● **Goal of the exercise**
The required output is the line containing "お電話：0558-22" followed by every later line through the end of the data, all reproduced exactly.
[Available data]
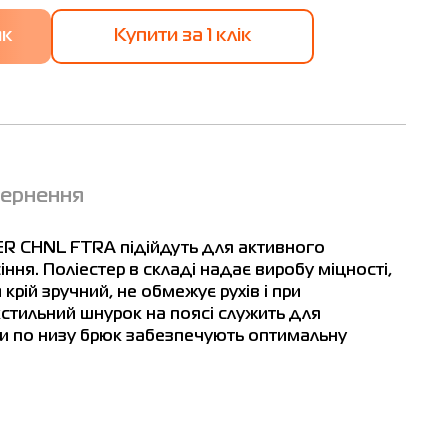
Купити за 1 клiк
вернення
т см
і
ER CHNL FTRA підійдуть для активного
ння. Поліестер в складі надає виробу міцності,
-183
крій зручний, не обмежує рухів і при
кстильний шнурок на поясі служить для
-183
ти по низу брюк забезпечують оптимальну
-183
-183
-183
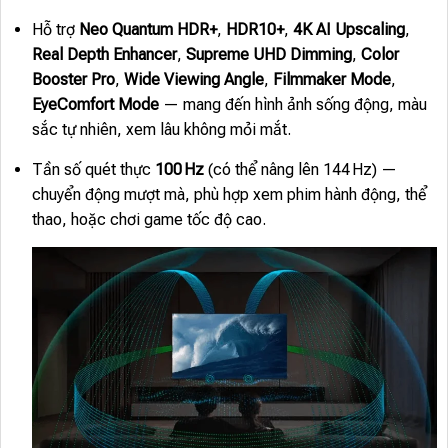
Hỗ trợ
Neo Quantum HDR+
,
HDR10+
,
4K AI Upscaling
,
Real Depth Enhancer
,
Supreme UHD Dimming
,
Color
Booster Pro
,
Wide Viewing Angle
,
Filmmaker Mode
,
EyeComfort Mode
— mang đến hình ảnh sống động, màu
sắc tự nhiên, xem lâu không mỏi mắt.
Tần số quét thực
100 Hz
(có thể nâng lên 144 Hz) —
chuyển động mượt mà, phù hợp xem phim hành động, thể
thao, hoặc chơi game tốc độ cao.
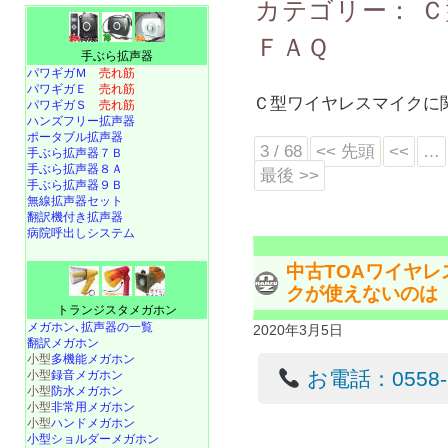
カテゴリー：
Ｃ
ＦＡＱ
手ぶら拡声器
パワギガＭ
売れ筋
パワギガＥ
売れ筋
Ｃ型ワイヤレスマイクに
パワギガＳ
売れ筋
ハンズフリー拡声器
ポータブル拡声器
3 / 68
<< 先頭
<<
…
手ぶら拡声器７Ｂ
手ぶら拡声器８Ａ
最後 >>
手ぶら拡声器９Ｂ
無線拡声器セット
翻訳機付き拡声器
病院呼出しシステム
中古TOAワイヤ
クが使えないのは
トランジスタメガホン
メガホン､拡声器の一覧
2020年3月5日
翻訳メガホン
小型
多機能メガホン
お電話：0558-22
小型
録音メガホン
小型
防水メガホン
小型
非常用メガホン
小型
ハンドメガホン
小型ショルダーメガホン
[/Available data]
● **Written reply**
お電話：0558-22
小型
録音メガホン
小型
防水メガホン
小型
非常用メガホン
小型
ハンドメガホン
小型ショルダーメガホン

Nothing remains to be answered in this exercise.